With reference to the second question we point out that prior to the time the officer addressed any of the occupants, or issued any directions, commands or requests, that two things occurred: first, he observed the front seat passenger make a furtive movement as if to conceal something under or in a jacket lying between the two front seats; and, second, almost simultaneously the policeman detected the strong odor of marijuana smoke emanating from the open window on the front passenger side. He certainly now had a fully founded suspicion of criminal activity. In the sequence of events that followed, the policeman secured the consent of each of the occupants to a search of the vehicle. The defendant frankly concedes that there was consent to the search of the vehicle, but attacks the actual seizure of the contraband on the ground that the consensual search of the vehicle did not extend to the loose jacket lying between the two front seats of the vehicle. We are not of the opinion that a consensual search of the vehicle is so narrowly circumscribed as to prohibit the officer from seizing or lifting the jacket or otherwise exploring beneath it or in it. Again, we think it appropriate to point out that the objection of the defendant is based purely upon the fact that the object seized or lifted by the policeman was an item of wearing apparel. Such an objection would be untenable had the item been newspapers, duffel bags or any one of a number of other items.

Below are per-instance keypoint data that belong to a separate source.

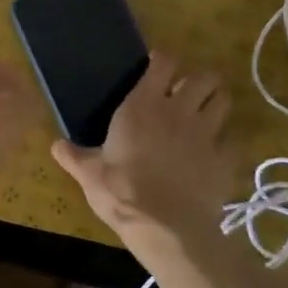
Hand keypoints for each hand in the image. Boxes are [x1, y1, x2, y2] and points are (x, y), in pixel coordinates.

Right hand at [51, 53, 239, 237]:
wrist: (166, 228)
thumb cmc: (122, 192)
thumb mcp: (89, 174)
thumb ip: (73, 155)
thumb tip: (55, 145)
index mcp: (143, 106)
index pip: (163, 62)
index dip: (161, 60)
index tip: (156, 66)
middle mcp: (179, 111)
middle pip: (203, 76)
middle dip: (197, 79)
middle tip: (185, 92)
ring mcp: (207, 134)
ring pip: (224, 101)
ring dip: (215, 102)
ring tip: (204, 113)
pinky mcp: (225, 159)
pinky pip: (232, 140)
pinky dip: (225, 141)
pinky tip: (213, 152)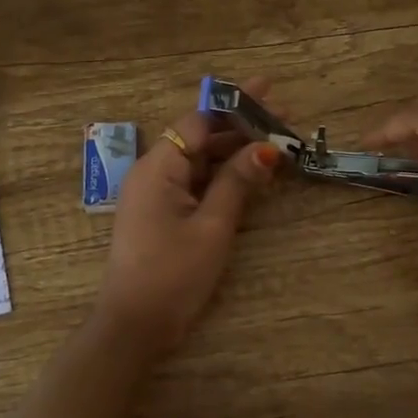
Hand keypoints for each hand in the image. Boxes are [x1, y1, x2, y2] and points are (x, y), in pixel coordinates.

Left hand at [95, 79, 282, 352]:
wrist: (134, 326)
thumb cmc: (173, 275)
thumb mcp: (212, 227)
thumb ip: (238, 183)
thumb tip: (268, 148)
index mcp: (159, 167)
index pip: (199, 120)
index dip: (236, 105)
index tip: (269, 91)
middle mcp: (153, 172)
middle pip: (199, 136)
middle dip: (240, 126)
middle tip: (284, 117)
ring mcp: (155, 193)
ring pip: (198, 159)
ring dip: (234, 151)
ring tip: (275, 142)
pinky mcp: (161, 213)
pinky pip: (194, 181)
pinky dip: (221, 175)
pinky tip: (250, 172)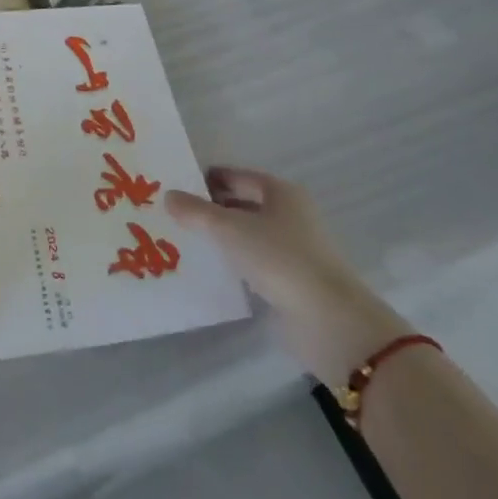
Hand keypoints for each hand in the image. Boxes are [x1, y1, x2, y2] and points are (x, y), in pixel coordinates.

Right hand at [168, 167, 409, 385]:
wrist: (329, 322)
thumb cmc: (280, 259)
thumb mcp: (230, 229)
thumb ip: (196, 212)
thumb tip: (168, 196)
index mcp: (281, 193)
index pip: (237, 177)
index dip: (208, 179)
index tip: (177, 186)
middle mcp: (290, 215)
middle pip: (243, 204)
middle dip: (212, 208)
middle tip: (175, 214)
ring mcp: (293, 249)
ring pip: (248, 234)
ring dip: (222, 237)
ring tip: (185, 240)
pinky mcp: (291, 281)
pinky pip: (254, 262)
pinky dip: (234, 262)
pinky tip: (211, 269)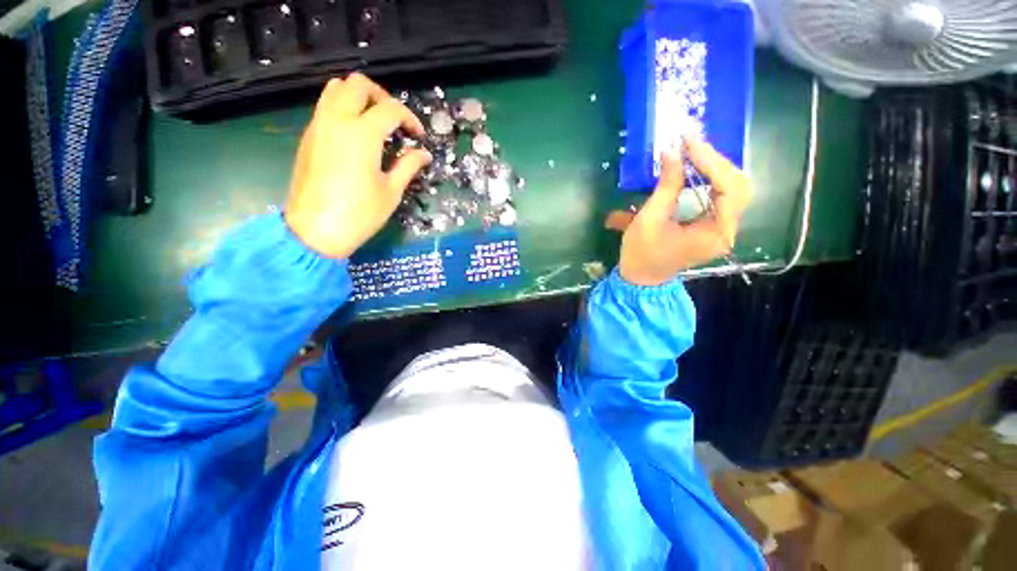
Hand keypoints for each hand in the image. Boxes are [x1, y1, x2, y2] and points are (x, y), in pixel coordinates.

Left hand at [284, 74, 431, 258]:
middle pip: (358, 84)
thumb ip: (408, 166)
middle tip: (396, 121)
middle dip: (382, 96)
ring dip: (359, 98)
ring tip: (375, 122)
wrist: (316, 230)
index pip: (390, 109)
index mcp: (362, 133)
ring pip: (336, 89)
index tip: (418, 136)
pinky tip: (357, 136)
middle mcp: (337, 120)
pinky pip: (326, 107)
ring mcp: (318, 125)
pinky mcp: (308, 136)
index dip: (409, 119)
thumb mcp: (391, 191)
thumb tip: (424, 154)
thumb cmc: (360, 213)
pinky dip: (344, 109)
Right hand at [619, 137, 750, 285]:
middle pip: (738, 186)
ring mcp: (722, 228)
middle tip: (692, 145)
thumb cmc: (641, 253)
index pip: (730, 188)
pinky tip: (697, 168)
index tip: (689, 142)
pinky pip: (721, 196)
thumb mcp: (649, 220)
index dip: (711, 161)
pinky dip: (711, 179)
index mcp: (715, 233)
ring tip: (694, 152)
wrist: (641, 278)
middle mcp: (727, 230)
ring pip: (733, 188)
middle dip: (716, 162)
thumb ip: (666, 186)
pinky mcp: (713, 226)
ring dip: (715, 168)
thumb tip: (672, 151)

Defendant cites Bailey v. State,
In contrast to the Bailey situation in which the court noted that "[m]ere conclusions of an officer are insufficient to establish a valid consent", the evidence in the instant case precludes such criticism.
The supreme court in Bailey stated:
[C]onsent ... is an exception to the search and seizure requirements. As an exception and as a waiver it must be shown by the State that strong circumstances are present in a case for it to qualify as an acceptable alternative to preservation of constitutional rights of citizens.319 So.2d at 26 .
In the instant case there was no transgression of the constitutional rights of the defendant. We hold that a proper search was made pursuant to the consent of the occupants of the vehicle.
The order of the lower court suppressing the evidence and discharging the appellee is therefore
REVERSED and set aside and the cause remanded for further proceedings consistent herewith.
SCHEB, Acting C.J., and DANAHY, J., concur.
NOTES
Notes
[1] Under our "stop and frisk" law, Section 901.151(2), Florida Statutes (1977), it is provided:
Whenever any law enforcement officer of this state encounters any person under circumstances which reasonably indicate that such person has committed, is committing, or is about to commit a violation of the criminal laws of this state or the criminal ordinances of any municipality or county, he may temporarily detain such person for the purpose of ascertaining the identity of the person temporarily detained and the circumstances surrounding his presence abroad which led the officer to believe that he had committed, was committing, or was about to commit a criminal offense.
The supreme court in Terry stated:
[I]n justifying the particular intrusion the police officer must be able to point to specific and articulable facts which, taken together with rational inferences from those facts, reasonably warrant that intrusion.